Developing relevant infrastructure and systems that will support advances in AI/ML and improve AI capability.
We research ways to improve the computing infrastructure for machine learning (ML) computations. Such improvements include ways to make training and inference computations less data-intensive and energy-consuming, and also more secure and trustworthy. We strive for these goals to be met without compromising the traditional goals of ML systems, namely the quality of the outputs or the performance of the computations. For example, one of our projects, HyperJump, is developing ways to significantly accelerate the hyperparameter optimization process by integrating a risk modelling component to predict and skip over configurations that are unlikely to perform well, achieving several fold speed improvements in various deep learning and kernel-based learning tasks compared to traditional methods. This advancement allows for more efficient model training, making it particularly beneficial in scenarios with limited computational capacity.
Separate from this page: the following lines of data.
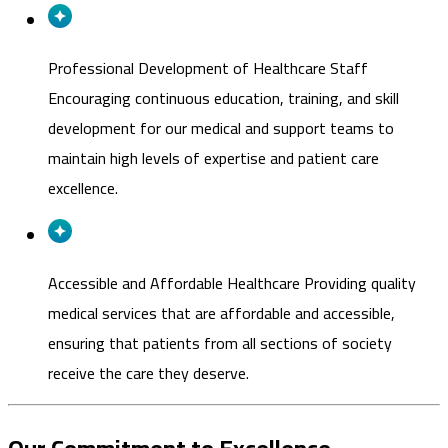
Professional Development of Healthcare Staff
Encouraging continuous education, training, and skill
development for our medical and support teams to
maintain high levels of expertise and patient care
excellence.
Accessible and Affordable Healthcare
Providing quality
medical services that are affordable and accessible,
ensuring that patients from all sections of society
receive the care they deserve.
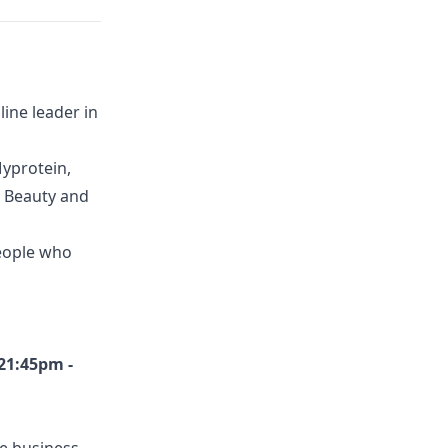
ine leader in
yprotein,
G Beauty and
eople who
21:45pm -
Key researchers: Rodrigo Rodrigues, Paolo Romano
Several members of our Unit use ML as a tool to improve the way that the systems that comprise today's computing infrastructure are built. Examples include improving today's cloud infrastructure by using ML algorithms to estimate the performance and monetary cost of a certain computation that a user wishes to outsource when running on different hardware platforms or system configurations (e.g., varying the processor type, number of cores, or amount of RAM that is used), paving the way for a new interface to cloud systems where users are freed from having to reason about low-level resource management.
Key researchers: Rodrigo Rodrigues, Paolo Romano